Haig: A lot of people have been rushing into the bond market. Especially with what happened in 2008, bonds were looking attractive. But now they're looking like they might be a little overheated, with potential increases in interest rates coming. For people who are retiring soon and need a certain bond allocation, what are they to do?
Benz: You're right, it's a tremendous conundrum right now, because people who are nearing retirement or in retirement do need bonds' stability and protection. A couple of ideas I would throw out there. One thing you might do is delegate a portion or all of your fixed income portfolio to an active manager. A couple of funds I like, good core active funds, would be Harbor Bond, which is a clone of PIMCO Total Return; Dodge and Cox Income; MetWest Total Return bond.
These are real opportunistic funds, and so they can go where they think the bargains are, or avoid the problem spots in the bond markets. So that's one idea for the core of a fixed-income portfolio.Read Full Transcript
Another idea would be to shorten up the overall portfolio, so intermediate and longer term bonds are going to be the most vulnerable in a rising rate environment. Maybe devote a higher than normal share of your portfolio to shorter term bonds and bond funds.
One I particularly like is T. Rowe Price Short Term bond, it's a corporate-heavy short-term bond fund.
Haig: It sounds like for people who are nearing retirement, it's not so much about severely reducing their percentage in bonds, but maybe it's a case for active management.
Benz: Changing around the allocation a little bit and avoiding those areas that are likely to be particularly hard hit in a rising rate environment.
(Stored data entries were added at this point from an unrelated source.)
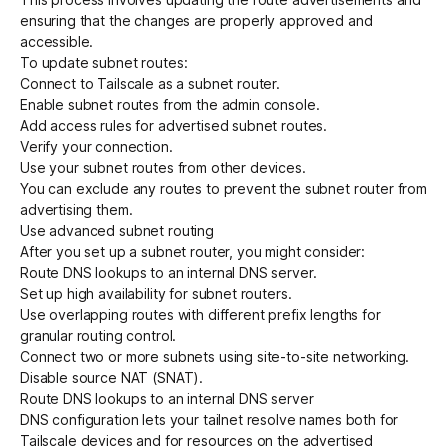
ensuring that the changes are properly approved and
accessible.
To update subnet routes:
Connect to Tailscale as a subnet router
.
Enable subnet routes from the admin console
.
Add access rules for advertised subnet routes
.
Verify your connection
.
Use your subnet routes from other devices
.
You can exclude any routes to prevent the subnet router from
advertising them.
Use advanced subnet routing
After you set up a subnet router, you might consider:
Route DNS lookups to an internal DNS server
.
Set up high availability for subnet routers
.
Use overlapping routes with different prefix lengths
for
granular routing control.
Connect two or more subnets using
site-to-site
networking.
Disable source NAT (SNAT)
.
Route DNS lookups to an internal DNS server
DNS configuration lets your tailnet resolve names both for
Tailscale devices and for resources on the advertised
So one area would be the Treasury bond space, tends to react very quickly and negatively to rises in interest rates. That might be an area of your portfolio you want to think about downplaying right now.
Haig: What about for people who have a little bit more time, say 10 to 15 years until retirement? Should they think about reducing their percentage they have in bonds?
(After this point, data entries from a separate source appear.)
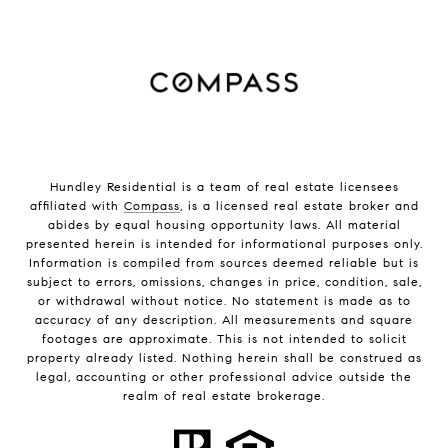
Hundley Residential is a team of real estate licensees
affiliated with
Compass
, is a licensed real estate broker and
abides by equal housing opportunity laws. All material
presented herein is intended for informational purposes only.
Information is compiled from sources deemed reliable but is
subject to errors, omissions, changes in price, condition, sale,
or withdrawal without notice. No statement is made as to
accuracy of any description. All measurements and square
footages are approximate. This is not intended to solicit
property already listed. Nothing herein shall be construed as
legal, accounting or other professional advice outside the
realm of real estate brokerage.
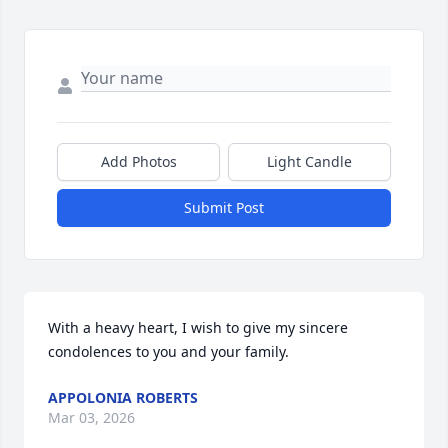
Add Photos
Light Candle
Submit Post
With a heavy heart, I wish to give my sincere 
condolences to you and your family.
APPOLONIA ROBERTS
Mar 03, 2026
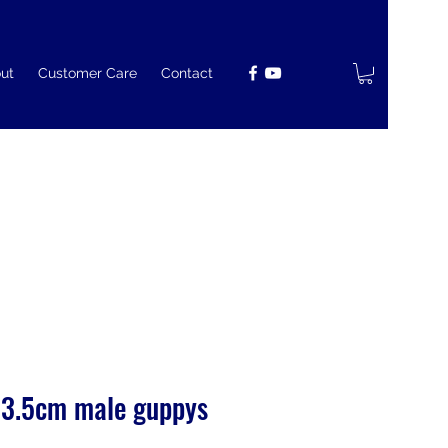
ut
Customer Care
Contact
 3.5cm male guppys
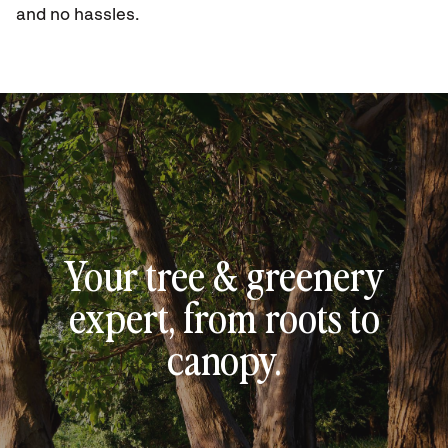
and no hassles.
Your tree & greenery
expert, from roots to
canopy.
Benz: Possibly. And the fact is everyone who is near retirement or even in retirement does need an equity allocation. But the good news for that group is that even though higher interest rates may cause some short-term volatility in the bond market, ultimately that's going to translate into higher yields that are available for the bond portion of your portfolio. But you might consider if you are, say, 10 years out until retirement, you might consider retaining a higher equity weighting. Not going crazy, but stepping it up a little bit to downplay some of the troubles in the bond market.
You might also consider steering a sleeve of what you might otherwise dedicate to fixed income to, say, a high dividend paying strategy. One fund I like in this realm would be T. Rowe Price Equity Income or Vanguard Dividend Growth.
Haig: OK. And then traditionally the idea of bonds and making them an increasing part of your allocation as you near retirement is to reduce the volatility of your portfolio. Do you think that bonds will still serve that purpose, to reduce the volatility? And is this a question seeing reduced yield or seeing real potential for loss?
Benz: If interest rates trend up over a sustained period of time, that could translate into losses for bond funds. But thing I would keep in mind is that the magnitude of those losses would be much less than you would be apt to see in a period of declining stock market. So while there are risks, I wouldn't get too carried away, too worried about the risks. I think retirees and pre-retirees still need to be dedicating a sizable share of their portfolio to fixed income.
Haig: All right. Thanks for the pointers.
Benz: Thanks, Rachel.
Haig: For Morningstar.com, I'm Rachel Haig.